Roughly 581 people were killed, making it the deadliest industrial accident in US history. Of those, 405 bodies were identified, 63 were recovered but never named, and 113 people were listed as missing. Thousands more were injured in a town of about 16,000.

What ships exploded at Texas City?

Two ships detonated. The SS Grandcamp exploded first at 9:12 a.m. on April 16, 1947, carrying ammonium nitrate. The SS High Flyer, loaded with more ammonium nitrate plus about 2,000 short tons of sulfur, exploded sixteen hours later at 1:10 a.m. on April 17.

Why is ammonium nitrate explosive?

Ammonium nitrate is an oxidizer that carries oxygen within its own molecule, so it decomposes exothermically without needing outside air. When heated and confined, it releases heat and gas faster than it can shed them, which can run away into detonation — especially when mixed with fuel or sulfur.

Was Texas City the deadliest US industrial accident?
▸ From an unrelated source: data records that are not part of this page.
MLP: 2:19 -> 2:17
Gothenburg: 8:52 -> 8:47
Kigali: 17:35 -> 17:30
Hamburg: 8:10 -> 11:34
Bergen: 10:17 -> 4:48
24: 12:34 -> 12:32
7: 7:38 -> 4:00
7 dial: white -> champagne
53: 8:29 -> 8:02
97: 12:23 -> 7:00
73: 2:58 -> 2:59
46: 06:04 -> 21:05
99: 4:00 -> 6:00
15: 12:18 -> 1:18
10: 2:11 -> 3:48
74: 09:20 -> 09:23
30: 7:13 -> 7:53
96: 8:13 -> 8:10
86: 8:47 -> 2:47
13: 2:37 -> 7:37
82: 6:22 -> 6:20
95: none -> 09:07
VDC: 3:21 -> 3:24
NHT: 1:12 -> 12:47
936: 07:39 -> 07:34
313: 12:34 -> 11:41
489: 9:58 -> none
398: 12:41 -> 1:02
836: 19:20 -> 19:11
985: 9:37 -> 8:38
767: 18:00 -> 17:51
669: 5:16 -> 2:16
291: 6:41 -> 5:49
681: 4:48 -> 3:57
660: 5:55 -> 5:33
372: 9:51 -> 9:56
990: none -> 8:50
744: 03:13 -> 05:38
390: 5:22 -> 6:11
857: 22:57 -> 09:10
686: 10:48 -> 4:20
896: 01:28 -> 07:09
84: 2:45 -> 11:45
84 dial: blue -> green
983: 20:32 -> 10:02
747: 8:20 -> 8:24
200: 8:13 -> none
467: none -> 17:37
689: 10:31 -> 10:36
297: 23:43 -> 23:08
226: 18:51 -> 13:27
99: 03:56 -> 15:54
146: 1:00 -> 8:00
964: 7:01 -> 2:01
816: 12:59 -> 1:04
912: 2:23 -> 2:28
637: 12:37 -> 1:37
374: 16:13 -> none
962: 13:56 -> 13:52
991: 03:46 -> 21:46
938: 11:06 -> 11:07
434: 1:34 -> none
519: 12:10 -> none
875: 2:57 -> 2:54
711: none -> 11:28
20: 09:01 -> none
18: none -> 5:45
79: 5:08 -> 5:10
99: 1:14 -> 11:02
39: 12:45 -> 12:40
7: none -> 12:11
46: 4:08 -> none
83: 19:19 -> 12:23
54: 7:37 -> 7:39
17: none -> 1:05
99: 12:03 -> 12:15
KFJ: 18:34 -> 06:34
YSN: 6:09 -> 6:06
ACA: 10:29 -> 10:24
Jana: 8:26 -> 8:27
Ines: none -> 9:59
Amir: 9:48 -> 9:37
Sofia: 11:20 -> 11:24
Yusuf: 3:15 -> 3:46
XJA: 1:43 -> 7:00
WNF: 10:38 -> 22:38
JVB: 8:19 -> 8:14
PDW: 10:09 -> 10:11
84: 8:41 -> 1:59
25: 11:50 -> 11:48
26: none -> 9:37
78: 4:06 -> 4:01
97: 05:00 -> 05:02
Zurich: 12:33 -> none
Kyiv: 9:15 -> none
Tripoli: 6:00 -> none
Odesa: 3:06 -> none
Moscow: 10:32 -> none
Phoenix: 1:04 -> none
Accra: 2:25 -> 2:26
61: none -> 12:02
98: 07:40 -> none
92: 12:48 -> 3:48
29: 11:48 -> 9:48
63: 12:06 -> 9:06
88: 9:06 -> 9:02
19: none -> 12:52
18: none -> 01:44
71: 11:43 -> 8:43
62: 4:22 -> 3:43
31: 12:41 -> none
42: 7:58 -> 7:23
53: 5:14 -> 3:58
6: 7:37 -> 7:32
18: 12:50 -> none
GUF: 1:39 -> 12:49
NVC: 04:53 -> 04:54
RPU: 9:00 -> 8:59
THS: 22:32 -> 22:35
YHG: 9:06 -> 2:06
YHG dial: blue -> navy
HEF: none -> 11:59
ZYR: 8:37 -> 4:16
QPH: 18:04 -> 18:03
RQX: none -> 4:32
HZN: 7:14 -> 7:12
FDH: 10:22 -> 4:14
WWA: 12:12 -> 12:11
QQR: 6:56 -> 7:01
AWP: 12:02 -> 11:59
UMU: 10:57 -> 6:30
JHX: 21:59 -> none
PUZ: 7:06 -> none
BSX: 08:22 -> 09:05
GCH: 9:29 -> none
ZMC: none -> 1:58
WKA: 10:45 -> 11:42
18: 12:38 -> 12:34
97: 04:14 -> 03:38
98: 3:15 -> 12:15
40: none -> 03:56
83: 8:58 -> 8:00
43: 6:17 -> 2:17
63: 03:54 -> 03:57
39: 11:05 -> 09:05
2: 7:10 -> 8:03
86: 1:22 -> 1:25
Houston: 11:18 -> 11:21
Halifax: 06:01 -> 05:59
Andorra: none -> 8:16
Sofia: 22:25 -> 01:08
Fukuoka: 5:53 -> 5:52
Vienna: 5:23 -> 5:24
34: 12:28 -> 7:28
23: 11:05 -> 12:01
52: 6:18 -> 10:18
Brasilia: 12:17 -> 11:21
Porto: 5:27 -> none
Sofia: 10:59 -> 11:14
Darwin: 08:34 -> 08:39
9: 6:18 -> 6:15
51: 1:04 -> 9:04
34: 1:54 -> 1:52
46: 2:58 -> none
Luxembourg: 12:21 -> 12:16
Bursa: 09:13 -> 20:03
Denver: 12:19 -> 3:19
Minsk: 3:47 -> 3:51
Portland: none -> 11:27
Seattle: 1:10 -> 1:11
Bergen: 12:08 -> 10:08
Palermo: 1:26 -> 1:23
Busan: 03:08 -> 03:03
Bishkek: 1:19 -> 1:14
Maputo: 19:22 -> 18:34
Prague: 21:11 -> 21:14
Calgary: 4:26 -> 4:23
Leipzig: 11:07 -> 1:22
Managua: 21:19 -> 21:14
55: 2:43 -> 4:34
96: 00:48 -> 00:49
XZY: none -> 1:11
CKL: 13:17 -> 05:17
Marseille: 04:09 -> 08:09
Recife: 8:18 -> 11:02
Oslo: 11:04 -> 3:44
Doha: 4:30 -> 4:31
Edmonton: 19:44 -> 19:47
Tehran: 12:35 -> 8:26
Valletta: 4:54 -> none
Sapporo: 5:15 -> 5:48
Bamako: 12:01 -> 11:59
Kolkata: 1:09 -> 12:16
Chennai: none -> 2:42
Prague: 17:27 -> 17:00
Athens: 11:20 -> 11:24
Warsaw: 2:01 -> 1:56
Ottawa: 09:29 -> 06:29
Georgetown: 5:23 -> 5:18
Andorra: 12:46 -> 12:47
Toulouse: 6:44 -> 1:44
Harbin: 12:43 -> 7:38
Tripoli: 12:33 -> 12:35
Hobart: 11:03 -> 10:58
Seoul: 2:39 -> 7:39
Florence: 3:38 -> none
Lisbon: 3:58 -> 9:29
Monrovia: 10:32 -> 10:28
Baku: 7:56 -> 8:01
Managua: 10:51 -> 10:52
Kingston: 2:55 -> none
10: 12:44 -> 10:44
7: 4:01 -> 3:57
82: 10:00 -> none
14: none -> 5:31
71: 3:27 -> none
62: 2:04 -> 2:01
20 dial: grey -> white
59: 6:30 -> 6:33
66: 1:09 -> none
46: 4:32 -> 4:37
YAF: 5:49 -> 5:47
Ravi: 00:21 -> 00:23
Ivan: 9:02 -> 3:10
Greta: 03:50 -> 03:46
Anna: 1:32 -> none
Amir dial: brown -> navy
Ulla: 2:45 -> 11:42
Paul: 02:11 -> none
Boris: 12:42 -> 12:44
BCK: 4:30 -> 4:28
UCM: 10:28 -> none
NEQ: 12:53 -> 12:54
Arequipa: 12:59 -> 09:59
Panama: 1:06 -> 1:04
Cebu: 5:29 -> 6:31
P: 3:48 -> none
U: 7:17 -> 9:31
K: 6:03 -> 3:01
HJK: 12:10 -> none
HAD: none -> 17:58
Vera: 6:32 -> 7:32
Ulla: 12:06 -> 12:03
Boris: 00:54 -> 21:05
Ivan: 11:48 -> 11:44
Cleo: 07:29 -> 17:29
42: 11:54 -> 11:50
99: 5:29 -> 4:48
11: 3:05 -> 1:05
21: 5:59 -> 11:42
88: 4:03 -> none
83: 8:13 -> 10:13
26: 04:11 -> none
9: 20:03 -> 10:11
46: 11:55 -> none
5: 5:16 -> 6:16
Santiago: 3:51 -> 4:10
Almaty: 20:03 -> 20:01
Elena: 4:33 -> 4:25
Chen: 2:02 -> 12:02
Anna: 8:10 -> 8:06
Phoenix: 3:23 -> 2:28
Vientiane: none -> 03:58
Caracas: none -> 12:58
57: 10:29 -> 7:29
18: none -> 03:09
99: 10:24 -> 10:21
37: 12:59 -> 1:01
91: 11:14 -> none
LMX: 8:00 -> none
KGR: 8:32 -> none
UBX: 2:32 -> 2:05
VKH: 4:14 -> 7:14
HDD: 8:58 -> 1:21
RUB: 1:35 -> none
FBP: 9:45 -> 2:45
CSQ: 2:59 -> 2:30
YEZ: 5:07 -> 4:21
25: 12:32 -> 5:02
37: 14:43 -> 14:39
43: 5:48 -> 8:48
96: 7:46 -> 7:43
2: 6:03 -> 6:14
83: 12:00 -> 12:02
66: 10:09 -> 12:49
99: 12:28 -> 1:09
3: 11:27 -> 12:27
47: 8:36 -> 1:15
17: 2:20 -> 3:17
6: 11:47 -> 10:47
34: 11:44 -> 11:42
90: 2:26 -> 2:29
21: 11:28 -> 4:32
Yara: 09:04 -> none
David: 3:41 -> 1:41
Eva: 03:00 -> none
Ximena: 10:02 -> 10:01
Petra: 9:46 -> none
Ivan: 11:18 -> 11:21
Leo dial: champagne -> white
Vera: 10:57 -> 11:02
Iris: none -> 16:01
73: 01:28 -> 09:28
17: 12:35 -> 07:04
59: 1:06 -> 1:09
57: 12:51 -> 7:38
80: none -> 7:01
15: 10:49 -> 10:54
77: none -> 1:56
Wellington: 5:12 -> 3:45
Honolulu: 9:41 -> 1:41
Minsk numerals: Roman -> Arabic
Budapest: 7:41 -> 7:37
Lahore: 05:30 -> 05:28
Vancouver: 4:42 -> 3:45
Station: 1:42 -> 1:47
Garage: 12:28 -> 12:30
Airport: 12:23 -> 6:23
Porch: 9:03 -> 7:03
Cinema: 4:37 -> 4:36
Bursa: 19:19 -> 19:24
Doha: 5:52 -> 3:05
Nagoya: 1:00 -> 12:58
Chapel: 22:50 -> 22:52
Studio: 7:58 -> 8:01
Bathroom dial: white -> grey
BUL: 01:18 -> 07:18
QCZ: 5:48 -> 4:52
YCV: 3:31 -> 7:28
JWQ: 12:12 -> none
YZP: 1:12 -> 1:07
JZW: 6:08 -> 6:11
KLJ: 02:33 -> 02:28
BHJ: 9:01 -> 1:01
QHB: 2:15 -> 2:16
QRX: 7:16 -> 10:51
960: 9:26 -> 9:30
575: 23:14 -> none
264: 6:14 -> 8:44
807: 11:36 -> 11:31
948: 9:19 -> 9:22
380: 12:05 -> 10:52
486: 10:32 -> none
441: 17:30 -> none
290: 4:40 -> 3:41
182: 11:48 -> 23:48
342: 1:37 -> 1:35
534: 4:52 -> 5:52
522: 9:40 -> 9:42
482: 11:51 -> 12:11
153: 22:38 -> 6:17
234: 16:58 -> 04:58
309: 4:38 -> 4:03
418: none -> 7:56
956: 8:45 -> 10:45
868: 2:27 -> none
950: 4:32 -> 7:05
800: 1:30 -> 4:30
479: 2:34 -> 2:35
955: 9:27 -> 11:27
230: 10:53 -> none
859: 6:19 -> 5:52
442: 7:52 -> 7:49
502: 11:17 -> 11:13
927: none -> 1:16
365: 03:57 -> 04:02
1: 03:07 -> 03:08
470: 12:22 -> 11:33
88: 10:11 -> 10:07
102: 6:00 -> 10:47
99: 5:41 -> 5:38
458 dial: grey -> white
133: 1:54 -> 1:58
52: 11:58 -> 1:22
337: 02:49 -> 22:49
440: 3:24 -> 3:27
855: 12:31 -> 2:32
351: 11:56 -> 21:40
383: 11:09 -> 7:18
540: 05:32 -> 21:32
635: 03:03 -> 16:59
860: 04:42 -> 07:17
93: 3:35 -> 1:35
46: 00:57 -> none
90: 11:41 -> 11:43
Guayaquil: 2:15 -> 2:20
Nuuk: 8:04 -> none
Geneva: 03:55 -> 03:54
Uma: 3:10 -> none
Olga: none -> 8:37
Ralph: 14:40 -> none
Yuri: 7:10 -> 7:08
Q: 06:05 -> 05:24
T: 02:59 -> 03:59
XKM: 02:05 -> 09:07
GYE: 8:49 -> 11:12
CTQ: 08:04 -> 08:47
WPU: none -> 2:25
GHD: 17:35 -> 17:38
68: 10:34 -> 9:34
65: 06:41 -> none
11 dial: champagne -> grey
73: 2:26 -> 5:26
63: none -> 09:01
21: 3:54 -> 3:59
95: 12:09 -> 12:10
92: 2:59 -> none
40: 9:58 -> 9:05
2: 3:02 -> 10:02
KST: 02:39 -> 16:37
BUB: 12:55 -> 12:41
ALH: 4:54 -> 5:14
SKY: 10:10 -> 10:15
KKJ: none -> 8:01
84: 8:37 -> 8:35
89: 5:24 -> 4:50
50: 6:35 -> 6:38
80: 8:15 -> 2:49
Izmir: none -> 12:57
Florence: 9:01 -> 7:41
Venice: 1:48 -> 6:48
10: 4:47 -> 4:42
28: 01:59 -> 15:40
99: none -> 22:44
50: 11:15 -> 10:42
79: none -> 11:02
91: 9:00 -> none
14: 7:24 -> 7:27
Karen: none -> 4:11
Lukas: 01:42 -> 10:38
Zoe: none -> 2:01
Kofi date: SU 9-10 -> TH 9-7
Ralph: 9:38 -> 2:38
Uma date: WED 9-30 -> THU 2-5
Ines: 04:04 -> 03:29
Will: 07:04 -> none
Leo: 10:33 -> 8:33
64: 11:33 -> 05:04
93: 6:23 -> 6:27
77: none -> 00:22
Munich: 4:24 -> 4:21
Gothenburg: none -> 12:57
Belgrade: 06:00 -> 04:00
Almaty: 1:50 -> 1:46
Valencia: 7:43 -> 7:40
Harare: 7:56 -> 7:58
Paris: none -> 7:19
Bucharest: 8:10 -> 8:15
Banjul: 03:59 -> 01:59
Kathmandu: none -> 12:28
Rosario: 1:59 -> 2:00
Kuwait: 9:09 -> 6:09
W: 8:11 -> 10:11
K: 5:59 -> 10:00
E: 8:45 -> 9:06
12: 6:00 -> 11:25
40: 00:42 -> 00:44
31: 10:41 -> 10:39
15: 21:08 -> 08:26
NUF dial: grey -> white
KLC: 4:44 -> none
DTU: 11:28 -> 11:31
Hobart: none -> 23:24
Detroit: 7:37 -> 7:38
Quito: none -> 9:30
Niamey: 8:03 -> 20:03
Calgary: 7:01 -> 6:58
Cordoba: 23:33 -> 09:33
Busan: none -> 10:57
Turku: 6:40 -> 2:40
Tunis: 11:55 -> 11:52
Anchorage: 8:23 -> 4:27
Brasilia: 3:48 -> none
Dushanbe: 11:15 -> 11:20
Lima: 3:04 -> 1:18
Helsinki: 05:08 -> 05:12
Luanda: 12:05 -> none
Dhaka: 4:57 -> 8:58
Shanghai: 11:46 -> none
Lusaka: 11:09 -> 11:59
Yes. With roughly 581 deaths, the Texas City disaster of 1947 is recognized as the worst industrial accident in United States history. It also ranks among the largest non-nuclear explosions ever recorded, based on the energy released by the Grandcamp’s cargo.

What was Dalehite v. United States?

Dalehite v. United States (346 U.S. 15, 1953) was the first mass tort lawsuit against the federal government under the Federal Tort Claims Act. The Supreme Court ruled 4 to 3 that the government was immune, citing the FTCA’s discretionary-function exception. Congress later compensated victims by legislation.

How did Texas City compare to Beirut or Hiroshima?

Texas City and Beirut (2020) were both bulk ammonium nitrate explosions of comparable scale, killing hundreds each. Neither approached a nuclear weapon. The Hiroshima bomb released energy thousands of times greater; comparisons to nuclear blasts describe the shock, not the actual yield.

What is FGAN?

FGAN stands for fertilizer-grade ammonium nitrate. It’s granulated ammonium nitrate coated to prevent caking in storage. At Texas City the coating used wax, rosin, and clay — an organic film wrapping an oxidizer, which effectively pre-mixed the fertilizer with its own fuel and made it far easier to ignite.